Si le rapprochement s'arrête là, l'aspect cinématographique ou théâtral dans le roman de Jean Teulé est bien présent et l'on n'a aucun mal à imaginer ce huis-clos troublant interprété sur une scène de théâtre, devant un lecteur/spectateur se faisant le témoin d'un affrontement qui, au fil des heures, va passer de la civilité à la grossièreté, du conseil ami à l'avertissement menaçant, de la patience à la violence et de la révolte à la capitulation.

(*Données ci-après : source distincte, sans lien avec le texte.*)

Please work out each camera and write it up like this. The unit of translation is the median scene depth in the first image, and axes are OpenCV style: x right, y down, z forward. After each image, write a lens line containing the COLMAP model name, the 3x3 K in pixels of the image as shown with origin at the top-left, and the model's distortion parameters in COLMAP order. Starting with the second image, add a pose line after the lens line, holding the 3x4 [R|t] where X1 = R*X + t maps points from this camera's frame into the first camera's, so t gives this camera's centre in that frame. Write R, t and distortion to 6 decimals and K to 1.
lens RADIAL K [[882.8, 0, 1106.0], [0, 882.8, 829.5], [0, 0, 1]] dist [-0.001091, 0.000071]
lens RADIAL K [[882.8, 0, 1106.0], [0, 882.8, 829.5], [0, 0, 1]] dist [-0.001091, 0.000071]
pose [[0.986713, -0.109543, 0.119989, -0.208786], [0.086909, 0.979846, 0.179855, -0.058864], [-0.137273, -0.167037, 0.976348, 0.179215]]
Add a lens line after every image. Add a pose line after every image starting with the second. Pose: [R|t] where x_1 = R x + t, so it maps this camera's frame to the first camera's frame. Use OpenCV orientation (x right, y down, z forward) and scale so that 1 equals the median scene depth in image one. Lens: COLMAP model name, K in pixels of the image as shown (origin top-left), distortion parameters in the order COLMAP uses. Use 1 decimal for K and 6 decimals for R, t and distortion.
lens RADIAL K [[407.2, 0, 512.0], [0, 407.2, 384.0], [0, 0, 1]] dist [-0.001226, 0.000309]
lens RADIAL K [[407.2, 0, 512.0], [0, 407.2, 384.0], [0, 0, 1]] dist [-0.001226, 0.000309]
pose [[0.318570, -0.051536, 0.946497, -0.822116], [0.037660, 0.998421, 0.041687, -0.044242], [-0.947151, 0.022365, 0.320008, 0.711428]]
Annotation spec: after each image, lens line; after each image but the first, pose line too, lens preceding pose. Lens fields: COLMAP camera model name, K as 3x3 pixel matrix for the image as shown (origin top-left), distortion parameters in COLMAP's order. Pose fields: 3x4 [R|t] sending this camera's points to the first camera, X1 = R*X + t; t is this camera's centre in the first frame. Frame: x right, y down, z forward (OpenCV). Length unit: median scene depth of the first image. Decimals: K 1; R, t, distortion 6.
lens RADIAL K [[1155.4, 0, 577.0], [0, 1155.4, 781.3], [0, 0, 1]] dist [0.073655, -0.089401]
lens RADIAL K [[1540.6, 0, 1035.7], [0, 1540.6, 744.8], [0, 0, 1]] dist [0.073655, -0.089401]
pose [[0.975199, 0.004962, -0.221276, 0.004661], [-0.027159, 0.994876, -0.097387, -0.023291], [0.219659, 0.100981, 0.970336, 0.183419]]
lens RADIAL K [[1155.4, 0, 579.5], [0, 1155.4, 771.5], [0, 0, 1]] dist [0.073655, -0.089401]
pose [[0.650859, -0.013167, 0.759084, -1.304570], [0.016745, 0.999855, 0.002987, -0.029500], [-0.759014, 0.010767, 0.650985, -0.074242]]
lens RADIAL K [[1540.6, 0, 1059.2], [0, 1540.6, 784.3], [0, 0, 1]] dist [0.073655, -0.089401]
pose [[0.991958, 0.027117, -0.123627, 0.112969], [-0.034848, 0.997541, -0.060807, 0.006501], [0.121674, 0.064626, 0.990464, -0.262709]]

Excès, débordements, outrances…une situation qui devient paroxystique, quelquefois même hallucinée et que Teulé, avec sa faconde colorée et son verbe haut, apaise parfois d'un trait d'humour noir et cru, pour mieux nous replonger la tête sous l'eau à la scène suivante.

« Il est Monsieur, des amours sans douceur », dit la femme à Pontoise…l'auteur de « Darling » ou plus récemment de « Charly IX » le prouve encore une fois en malmenant un lecteur qui, même s'il se trouve quelquefois au bord de la nausée, même s'il se laisse aller parfois à des interjections exprimant dégoût, offuscation ou effarement, au final en redemande…
Champ gravitationnel où la misère sociale et la violence ordinaire soumettent les êtres à une irrémédiable chute comme les lois de la pesanteur régissant l'univers, ce bref roman qui se lit avec empressement ne possède toutefois pas la même force d'attraction qu'un « Je, François Villon » ou qu'un « Montespan ».